The lines to be copied are those below that contain "moderate".

START Data

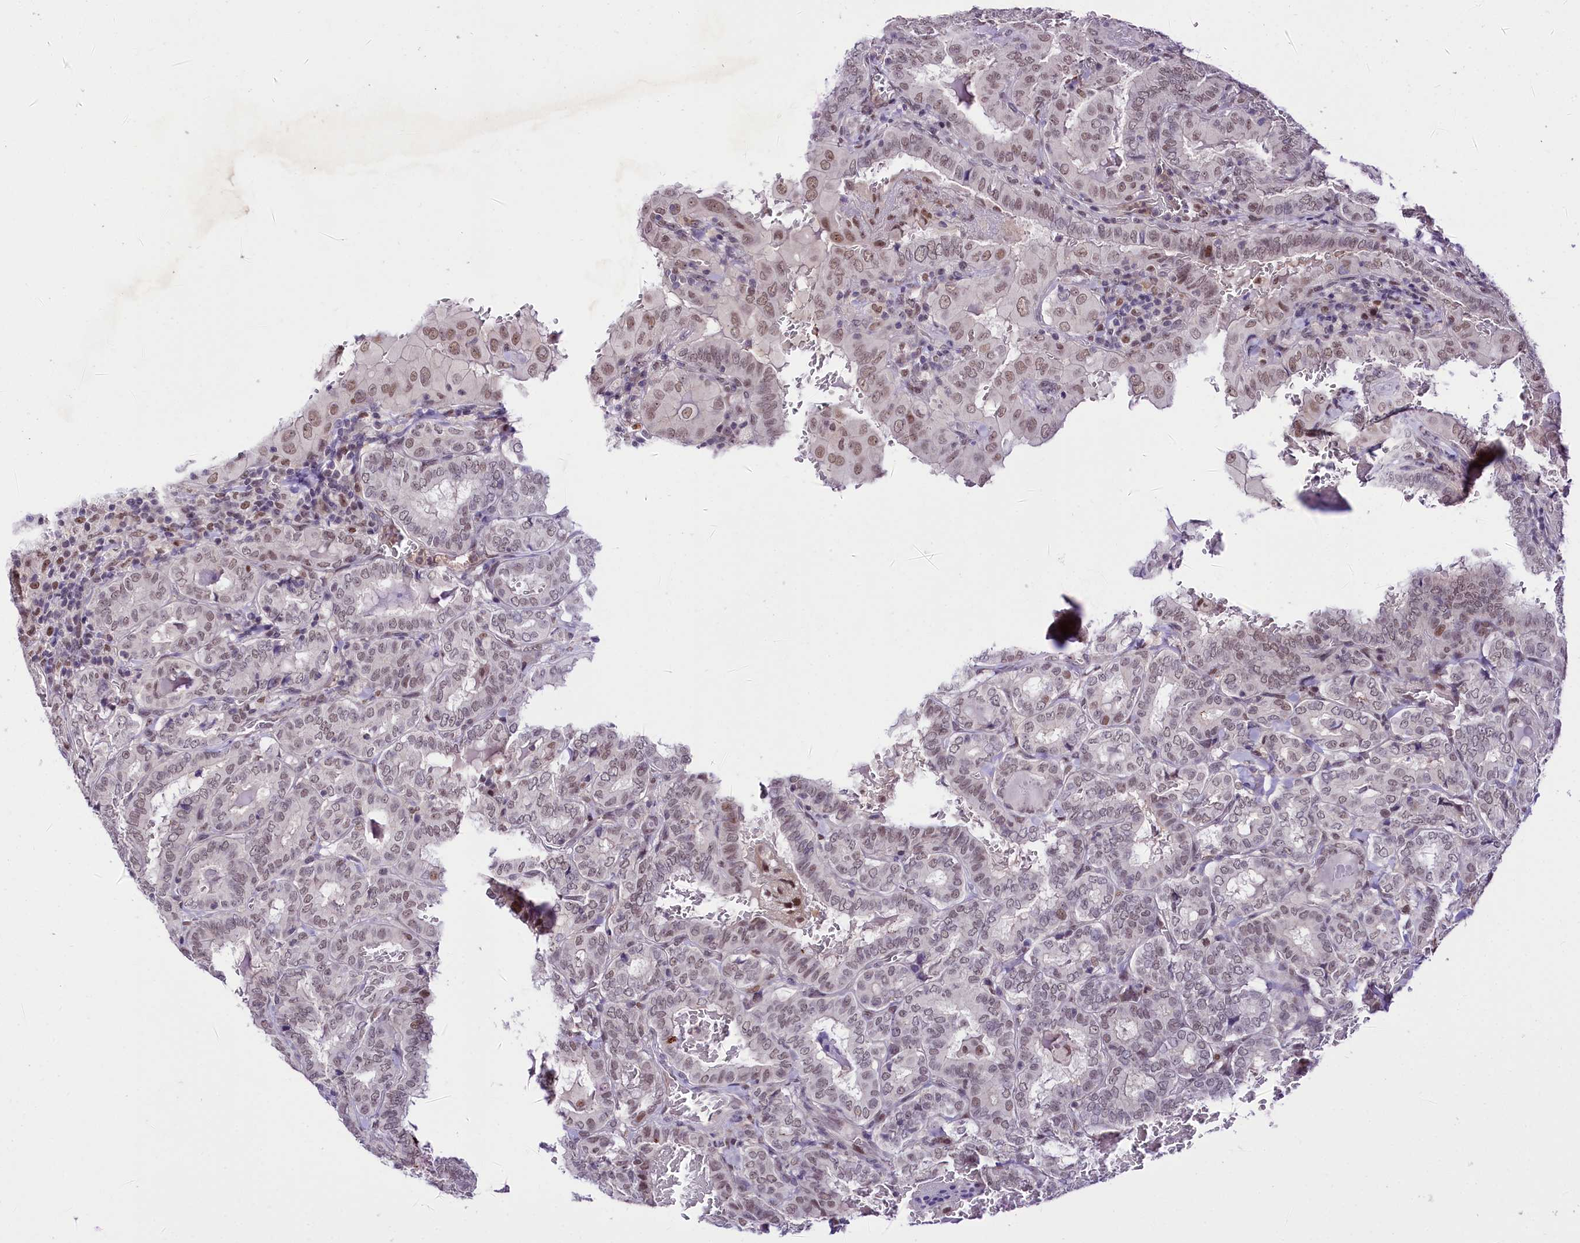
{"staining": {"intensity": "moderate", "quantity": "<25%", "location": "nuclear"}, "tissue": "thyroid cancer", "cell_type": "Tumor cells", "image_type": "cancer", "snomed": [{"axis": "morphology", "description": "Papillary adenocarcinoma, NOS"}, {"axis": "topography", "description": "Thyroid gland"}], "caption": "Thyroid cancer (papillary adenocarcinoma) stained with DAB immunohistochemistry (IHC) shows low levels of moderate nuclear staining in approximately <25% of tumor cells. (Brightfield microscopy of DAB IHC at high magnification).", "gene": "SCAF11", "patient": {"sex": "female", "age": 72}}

END Data
START Data

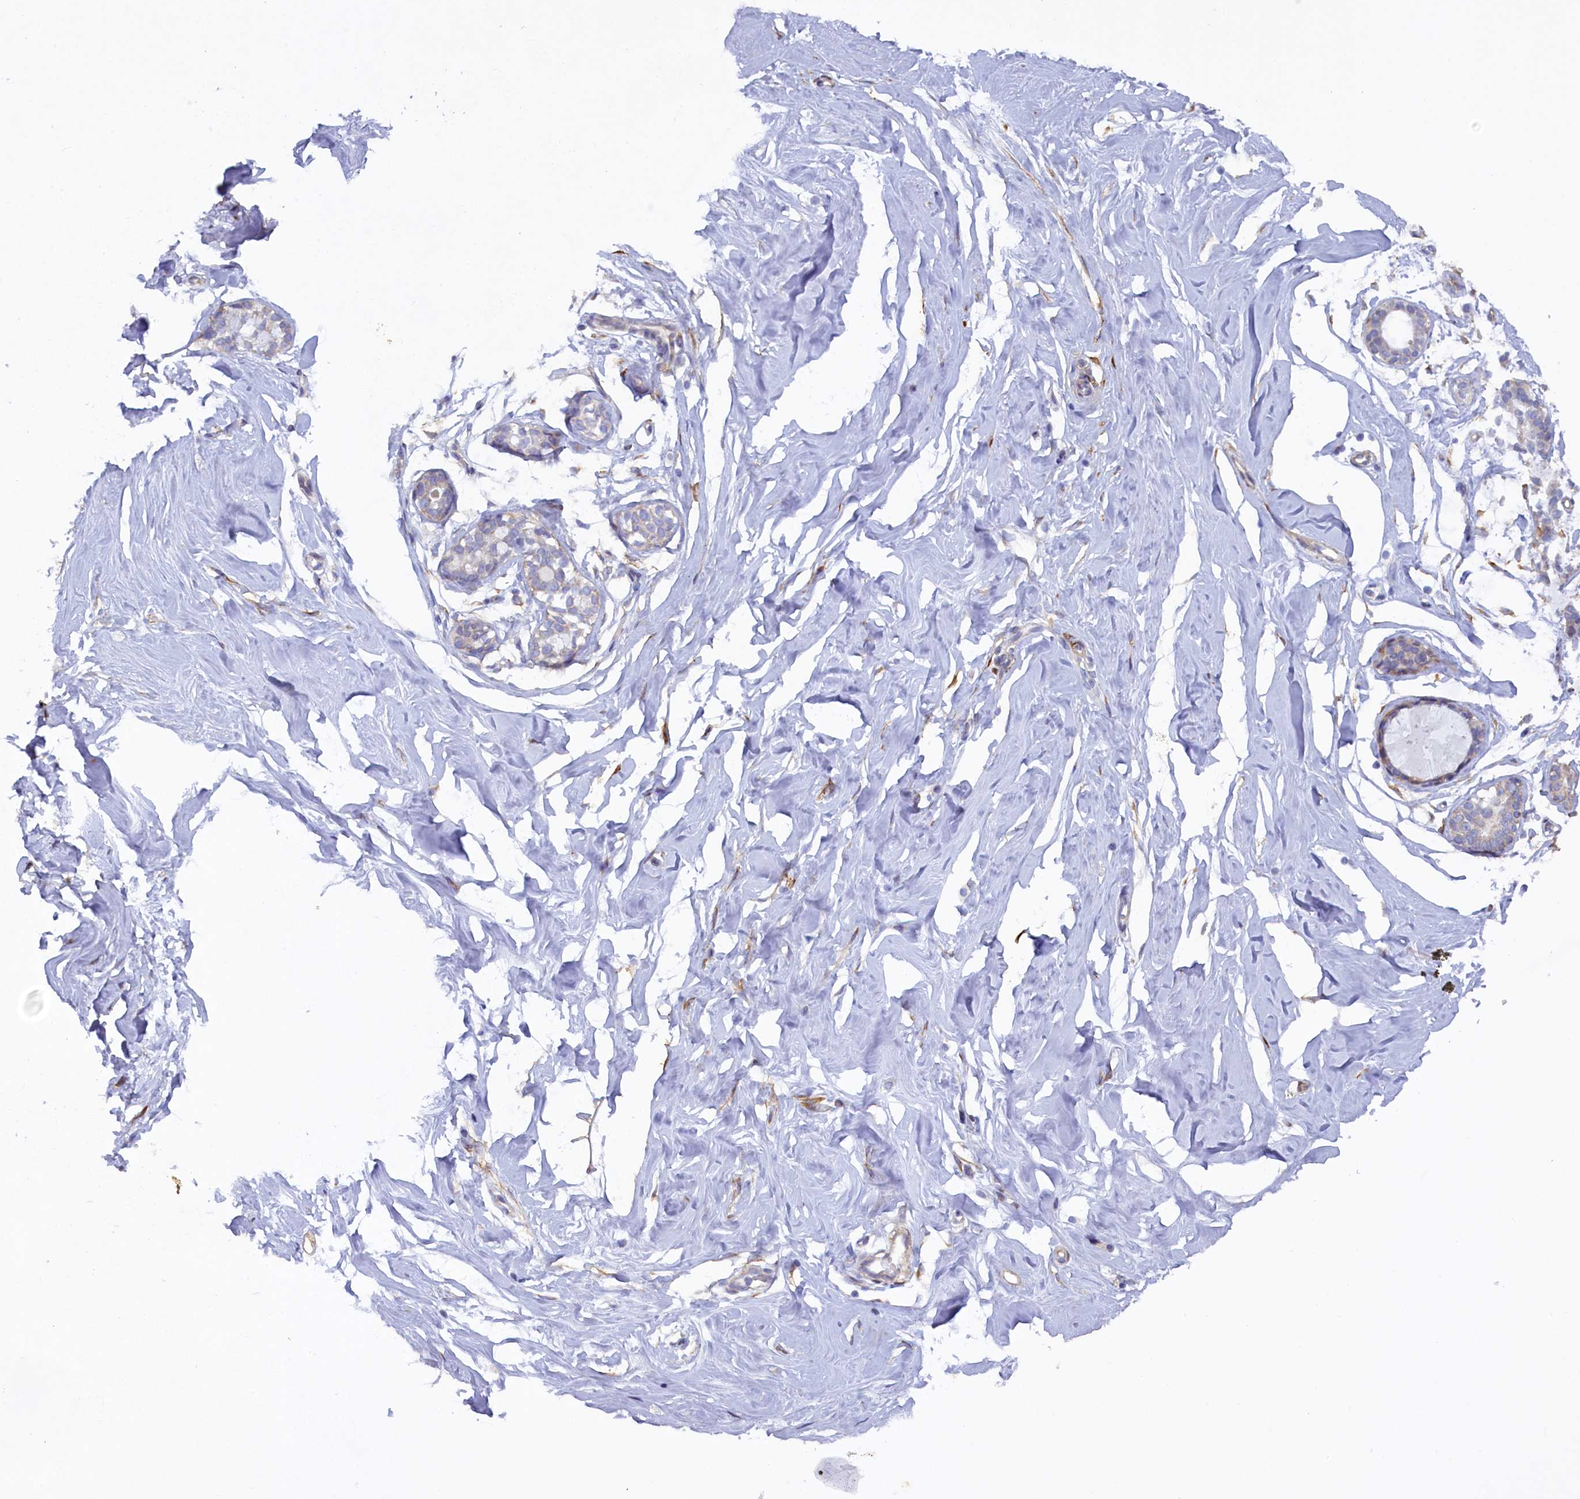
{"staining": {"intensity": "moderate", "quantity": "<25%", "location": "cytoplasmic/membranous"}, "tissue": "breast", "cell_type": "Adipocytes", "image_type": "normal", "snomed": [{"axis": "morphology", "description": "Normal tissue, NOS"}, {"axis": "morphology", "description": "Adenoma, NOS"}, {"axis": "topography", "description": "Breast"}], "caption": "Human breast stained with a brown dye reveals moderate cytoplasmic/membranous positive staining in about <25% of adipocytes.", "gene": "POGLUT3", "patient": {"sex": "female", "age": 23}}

END Data
START Data

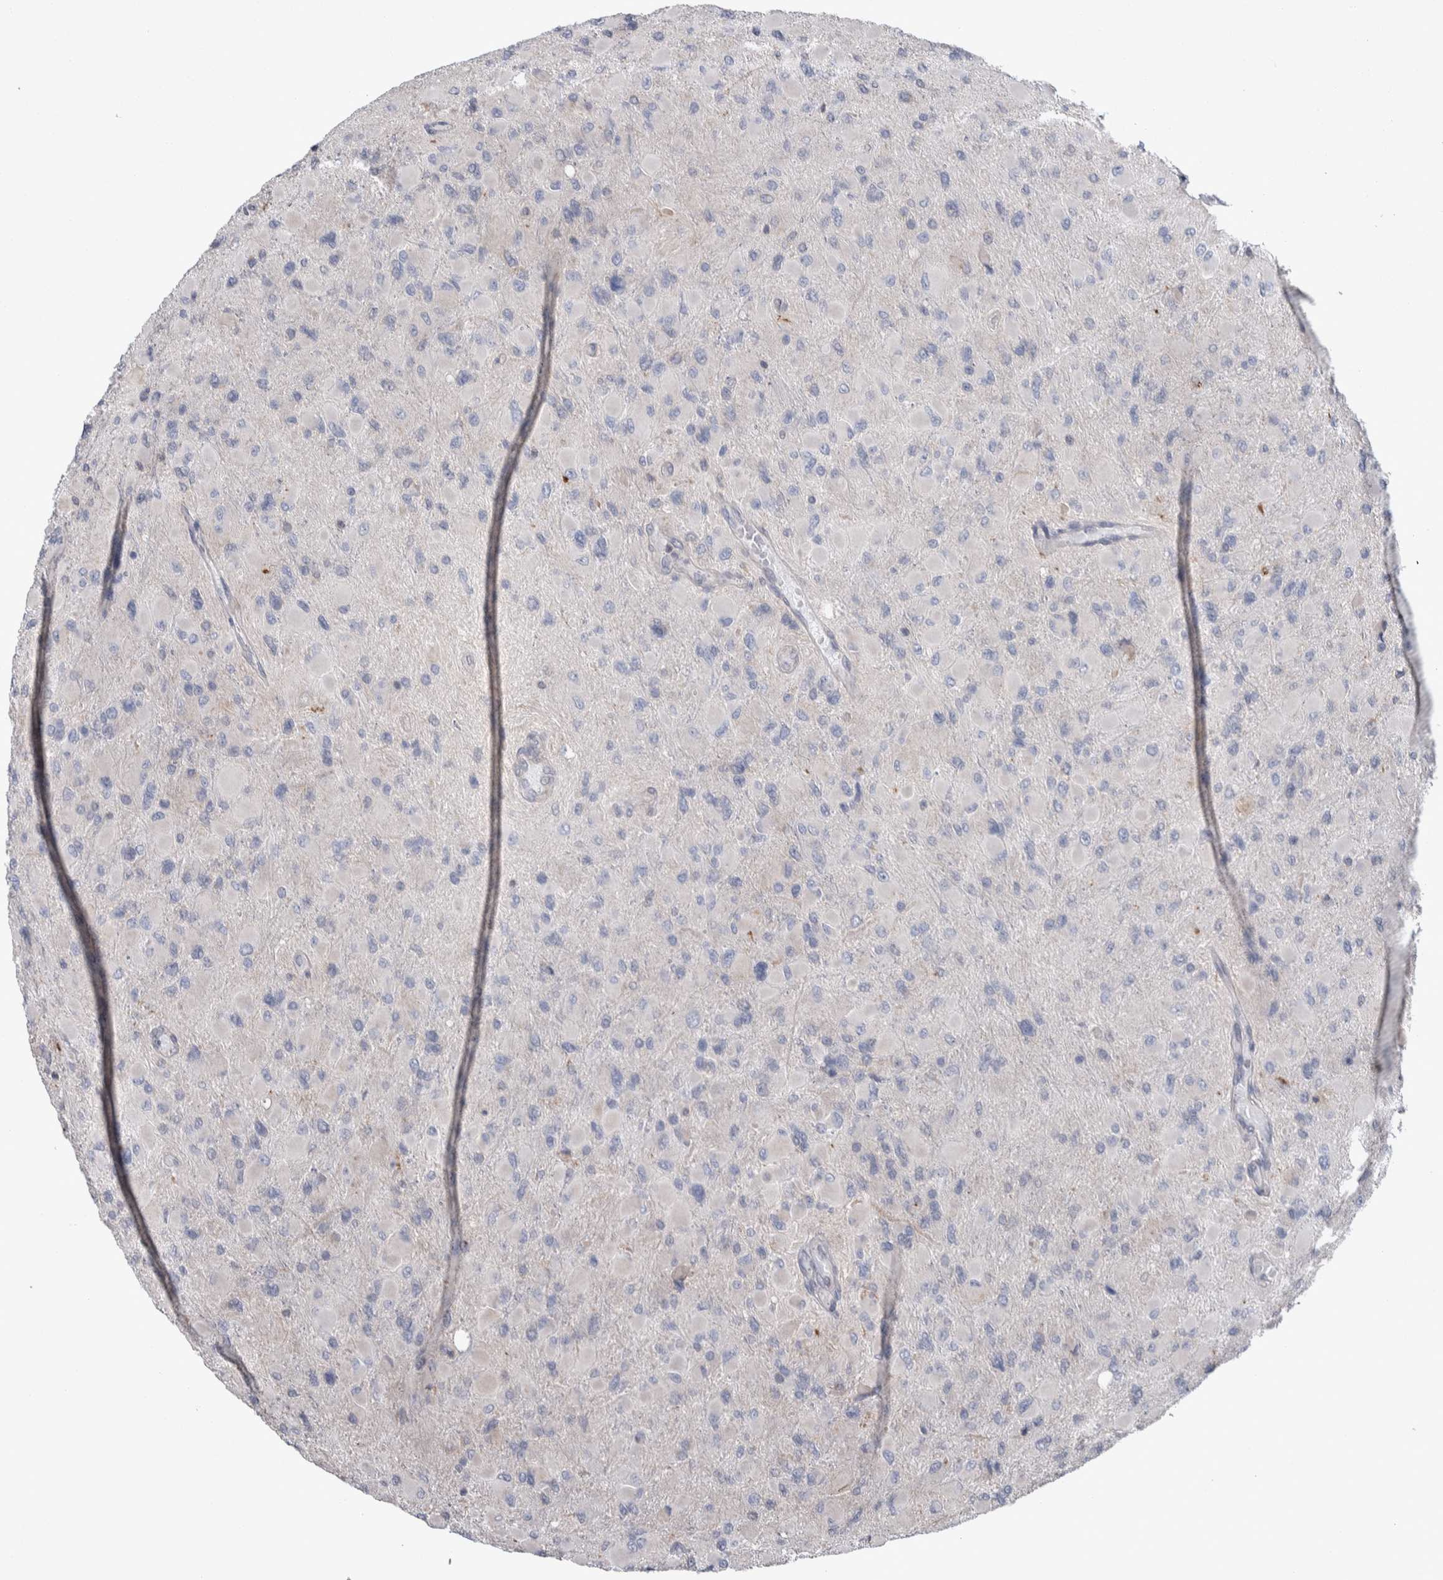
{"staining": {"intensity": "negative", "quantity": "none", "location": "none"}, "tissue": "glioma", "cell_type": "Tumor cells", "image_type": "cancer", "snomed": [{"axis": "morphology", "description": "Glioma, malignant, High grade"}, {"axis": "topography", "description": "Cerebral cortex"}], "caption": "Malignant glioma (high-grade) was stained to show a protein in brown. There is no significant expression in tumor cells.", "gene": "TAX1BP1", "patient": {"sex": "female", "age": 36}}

END Data

Response to the task —
{"staining": {"intensity": "moderate", "quantity": "<25%", "location": "nuclear"}, "tissue": "thyroid cancer", "cell_type": "Tumor cells", "image_type": "cancer", "snomed": [{"axis": "morphology", "description": "Papillary adenocarcinoma, NOS"}, {"axis": "topography", "description": "Thyroid gland"}], "caption": "Thyroid cancer (papillary adenocarcinoma) stained with DAB immunohistochemistry (IHC) shows low levels of moderate nuclear staining in approximately <25% of tumor cells. (Brightfield microscopy of DAB IHC at high magnification).", "gene": "SCAF11", "patient": {"sex": "female", "age": 72}}
{"staining": {"intensity": "moderate", "quantity": "<25%", "location": "cytoplasmic/membranous"}, "tissue": "breast", "cell_type": "Adipocytes", "image_type": "normal", "snomed": [{"axis": "morphology", "description": "Normal tissue, NOS"}, {"axis": "morphology", "description": "Adenoma, NOS"}, {"axis": "topography", "description": "Breast"}], "caption": "Human breast stained with a brown dye reveals moderate cytoplasmic/membranous positive staining in about <25% of adipocytes.", "gene": "POGLUT3", "patient": {"sex": "female", "age": 23}}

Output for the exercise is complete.